Cuando Scurati empezó a hablar hace años de su idea de contar la vida de Mussolini de forma novelada, con una sólida base documental, la reacción de editores y amistades era de incredulidad. “Se mostraban un poco molestos y muy sorprendidos. Molestos porque entonces existía una especie de tabú y el fascismo debía contarse desde el punto de vista de las víctimas, de los antifascistas, y asombrados porque no entendían el motivo”, cuenta. El éxito de la serie ha explicado el motivo: conocer el origen de un fenómeno que volvía y en realidad era muy desconocido.

El propio Scurati comenta que por el camino él mismo ha ido descubriendo cosas, “además de muchas sobre el fascismo que ni siquiera sabía”. “Porque no soy especialista en fascismo, aunque me he convertido en uno, y ni siquiera soy historiador”, dice. “Una de las cosas que he comprendido es que Mussolini fue el primer populista.

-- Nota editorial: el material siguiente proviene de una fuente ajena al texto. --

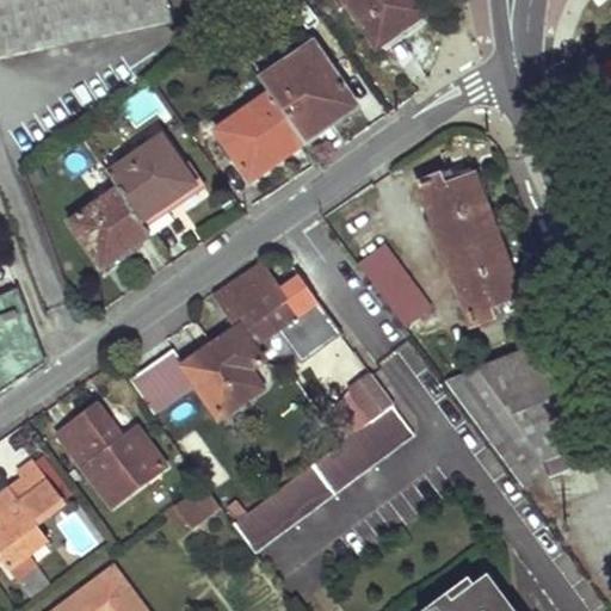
[(0,0),(0,39),(168,8),(167,0),(0,0)]
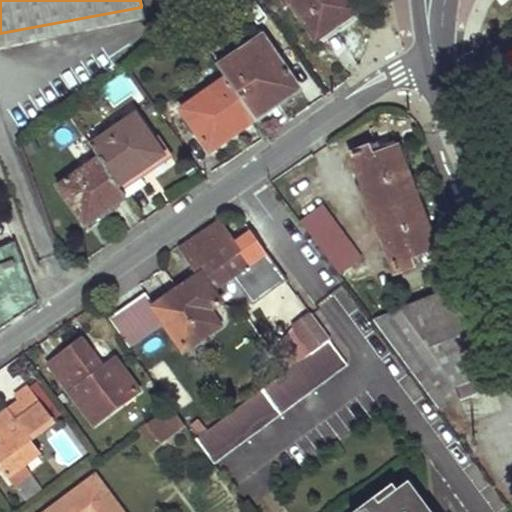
[(289,0),(318,41),(342,24),(338,17),(353,7),(347,0),(289,0)]
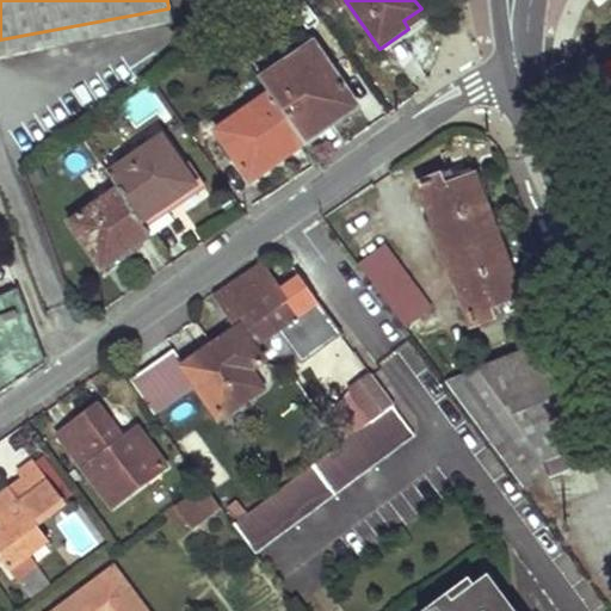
[(168,8),(0,39),(0,57),(172,24),(168,8)]
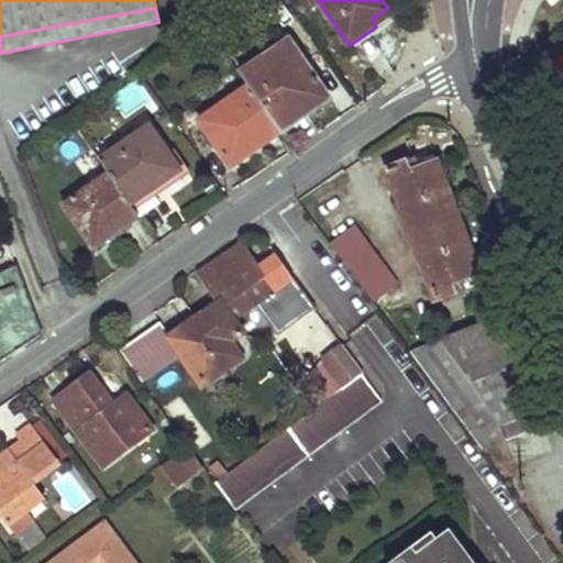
[(291,40),(240,74),(249,87),(278,128),(311,106),(329,94),(291,40)]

El Mussolini que yo cuento es diferente del que cuentan otros y tiene todas las características del liderazgo populista. Es un hombre vacío que no tiene ideas propias, ni principios propios, ni una ideología. Se piensa siempre en el fascismo como una ideología, pero en realidad es como un jarrón que se llena de estados de ánimo, de humores, de resentimientos, que olfatea en el aire, sopla sobre ellos, los azuza, los estimula y se deja guiar por ellos”.
Scurati confiesa que tras terminar el último libro ha sentido una liberación. Se había prometido tomarse un año sabático, pero luego pensó que el reverso del fascismo, la lucha por la democracia, merecía otro libro. Ya ha escrito uno sobre héroes de la resistencia en toda Europa a lo largo del siglo XX. Saldrá en octubre en Italia.